_YOUR GOAL_:
Reproduce the text of all the rows below word for word, leaving the pictures out of your answer.

★ ★ ★ ★

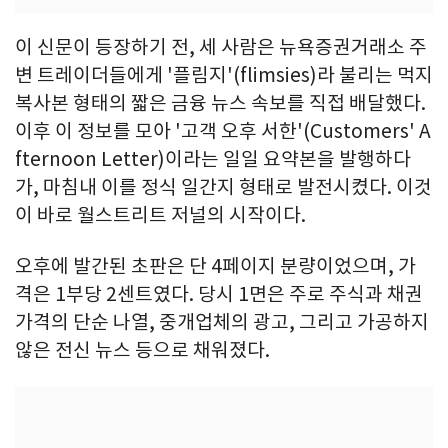
이 신문이 등장하기 전, 세 사람은 뉴욕증권거래소 주
변 트레이더들에게 '플림지'(flimsies)라 불리는 먹지
복사본 형태의 짧은 금융 뉴스 속보를 직접 배달했다.
이후 이 정보를 모아 '고객 오후 서한'(Customers' A
fternoon Letter)이라는 일일 요약본을 발행하다
가, 마침내 이를 정식 일간지 형태로 발전시켰다. 이것
이 바로 월스트리트 저널의 시작이다.
오후에 발간된 초판은 단 4페이지 분량이었으며, 가
격은 1부당 2센트였다. 당시 1면은 주로 주식과 채권
가격의 단순 나열, 중개업체의 광고, 그리고 가공하지
않은 전신 뉴스 등으로 채워졌다.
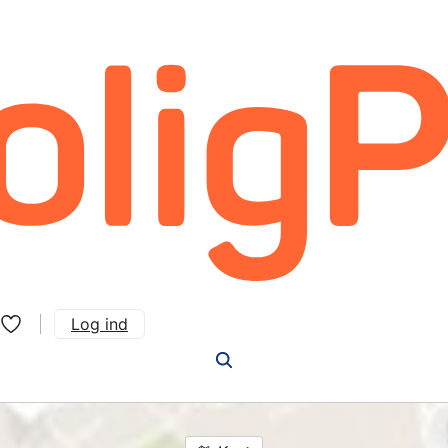
Log ind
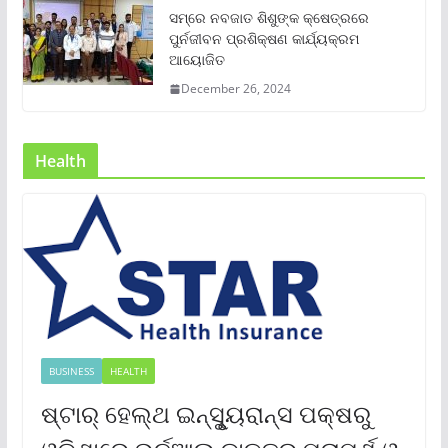
ସମ୍‌ରେ ନବଜାତ ଶିଶୁଙ୍କ କ୍ଷେତ୍ରରେ
ପୁର୍ନଜୀବନ ପ୍ରଶିକ୍ଷଣ କାର୍ଯ୍ୟକ୍ରମ
ଆୟୋଜିତ
December 26, 2024
Health
BUSINESS
HEALTH
ଷ୍ଟାର୍ ହେଲ୍‌ଥ ଇନ୍‌ସୁୃ୍ୟରାନ୍ସ ପକ୍ଷରୁ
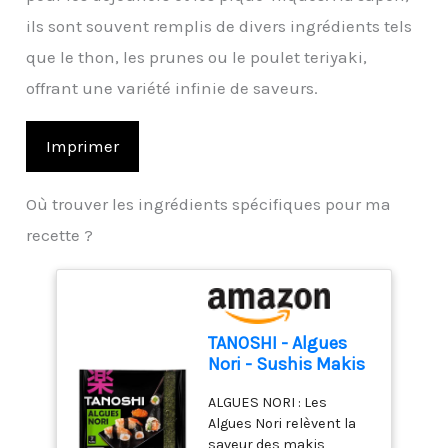
ils sont souvent remplis de divers ingrédients tels
que le thon, les prunes ou le poulet teriyaki,
offrant une variété infinie de saveurs.
Imprimer
Où trouver les ingrédients spécifiques pour ma
recette ?
TANOSHI - Algues
Nori - Sushis Makis
- 7 feuilles - 18 g
ALGUES NORI : Les
Algues Nori relèvent la
saveur des makis,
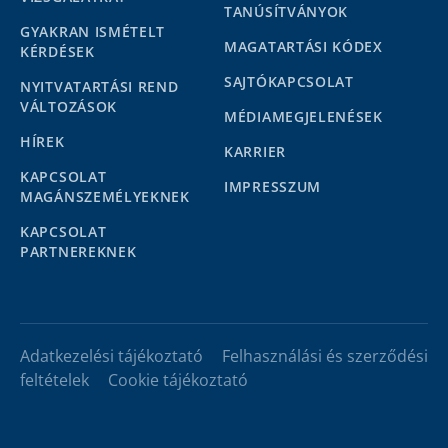
TANÚSÍTVÁNYOK
GYAKRAN ISMÉTELT
MAGATARTÁSI KÓDEX
KÉRDÉSEK
SAJTÓKAPCSOLAT
NYITVATARTÁSI REND
VÁLTOZÁSOK
MÉDIAMEGJELENÉSEK
HÍREK
KARRIER
KAPCSOLAT
IMPRESSZUM
MAGÁNSZEMÉLYEKNEK
KAPCSOLAT
PARTNEREKNEK
Adatkezelési tájékoztató
Felhasználási és szerződési
feltételek
Cookie tájékoztató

★ ★ ★ ★

_RESPONSE FOR THIS EXERCISE_:
이 신문이 등장하기 전, 세 사람은 뉴욕증권거래소 주
변 트레이더들에게 '플림지'(flimsies)라 불리는 먹지
복사본 형태의 짧은 금융 뉴스 속보를 직접 배달했다.
이후 이 정보를 모아 '고객 오후 서한'(Customers' A
fternoon Letter)이라는 일일 요약본을 발행하다
가, 마침내 이를 정식 일간지 형태로 발전시켰다. 이것
이 바로 월스트리트 저널의 시작이다.
오후에 발간된 초판은 단 4페이지 분량이었으며, 가
격은 1부당 2센트였다. 당시 1면은 주로 주식과 채권
가격의 단순 나열, 중개업체의 광고, 그리고 가공하지
않은 전신 뉴스 등으로 채워졌다.
Log ind
ସମ୍‌ରେ ନବଜାତ ଶିଶୁଙ୍କ କ୍ଷେତ୍ରରେ
ପୁର୍ନଜୀବନ ପ୍ରଶିକ୍ଷଣ କାର୍ଯ୍ୟକ୍ରମ
ଆୟୋଜିତ
December 26, 2024
Health
BUSINESS
HEALTH
ଷ୍ଟାର୍ ହେଲ୍‌ଥ ଇନ୍‌ସୁୃ୍ୟରାନ୍ସ ପକ୍ଷରୁ
ils sont souvent remplis de divers ingrédients tels
que le thon, les prunes ou le poulet teriyaki,
offrant une variété infinie de saveurs.
Imprimer
Où trouver les ingrédients spécifiques pour ma
recette ?
TANOSHI - Algues
Nori - Sushis Makis
- 7 feuilles - 18 g
ALGUES NORI : Les
Algues Nori relèvent la
saveur des makis,
TANÚSÍTVÁNYOK
GYAKRAN ISMÉTELT
MAGATARTÁSI KÓDEX
KÉRDÉSEK
SAJTÓKAPCSOLAT
NYITVATARTÁSI REND
VÁLTOZÁSOK
MÉDIAMEGJELENÉSEK
HÍREK
KARRIER
KAPCSOLAT
IMPRESSZUM
MAGÁNSZEMÉLYEKNEK
KAPCSOLAT
PARTNEREKNEK
Adatkezelési tájékoztató
Felhasználási és szerződési
feltételek
Cookie tájékoztató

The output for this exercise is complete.